►

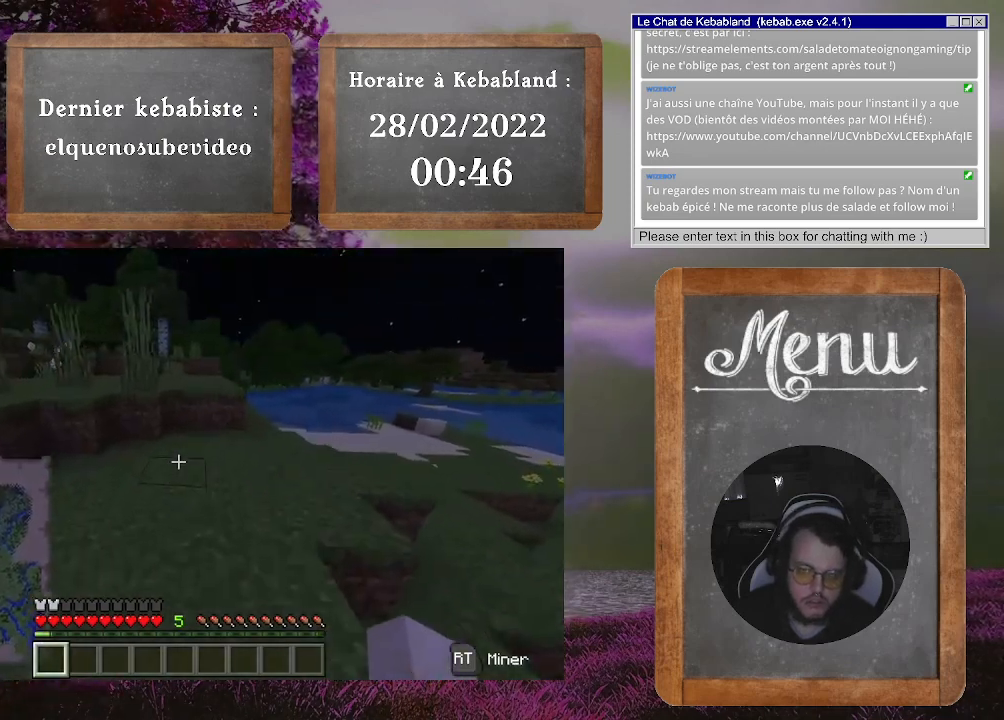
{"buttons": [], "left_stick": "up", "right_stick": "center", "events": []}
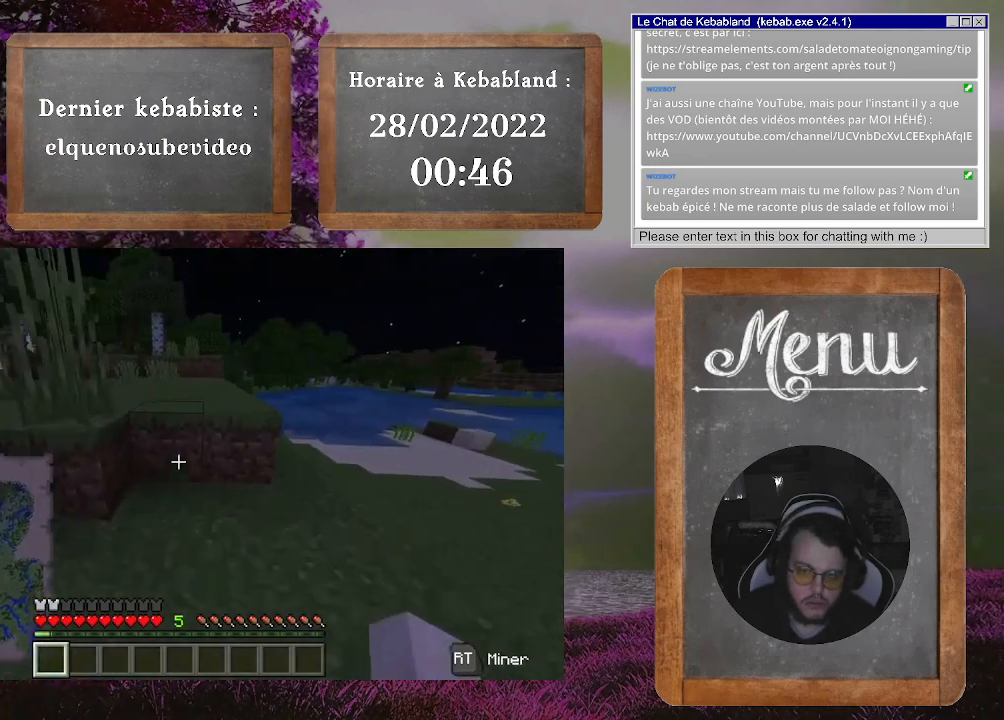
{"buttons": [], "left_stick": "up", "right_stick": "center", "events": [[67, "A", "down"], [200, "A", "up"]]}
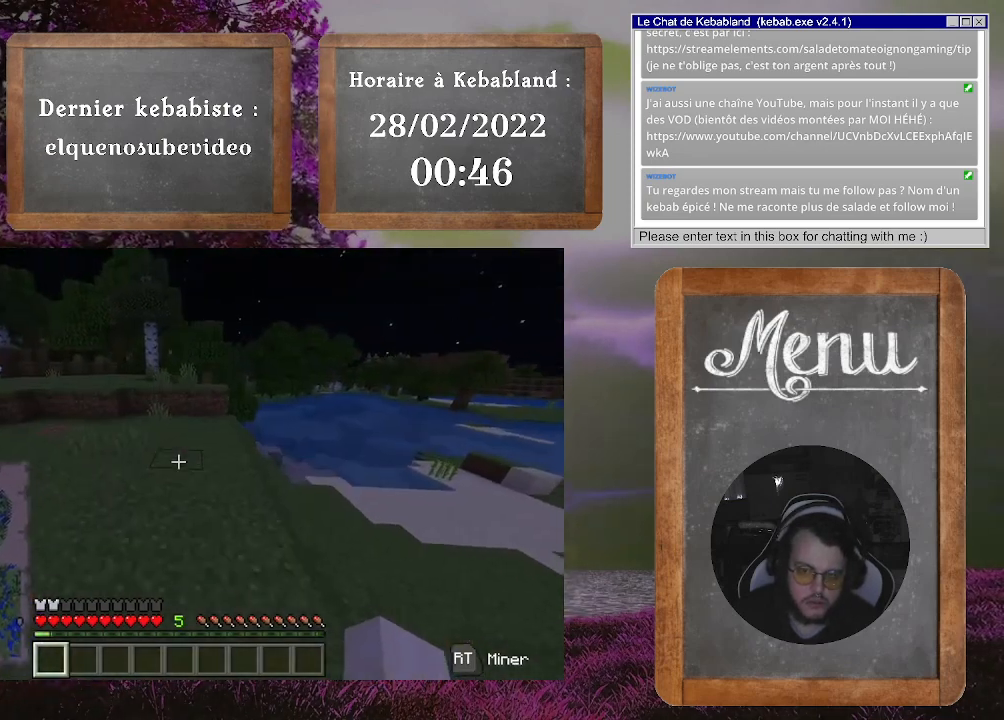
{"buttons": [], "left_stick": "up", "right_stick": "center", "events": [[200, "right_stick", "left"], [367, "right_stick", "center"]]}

◄

About this exercise: From the first line to the last, output the data exactly, without the pictures.

Solution to the problem:
{"buttons": [], "left_stick": "up", "right_stick": "center", "events": []}
{"buttons": [], "left_stick": "up", "right_stick": "center", "events": [[67, "A", "down"], [200, "A", "up"]]}
{"buttons": [], "left_stick": "up", "right_stick": "center", "events": [[200, "right_stick", "left"], [367, "right_stick", "center"]]}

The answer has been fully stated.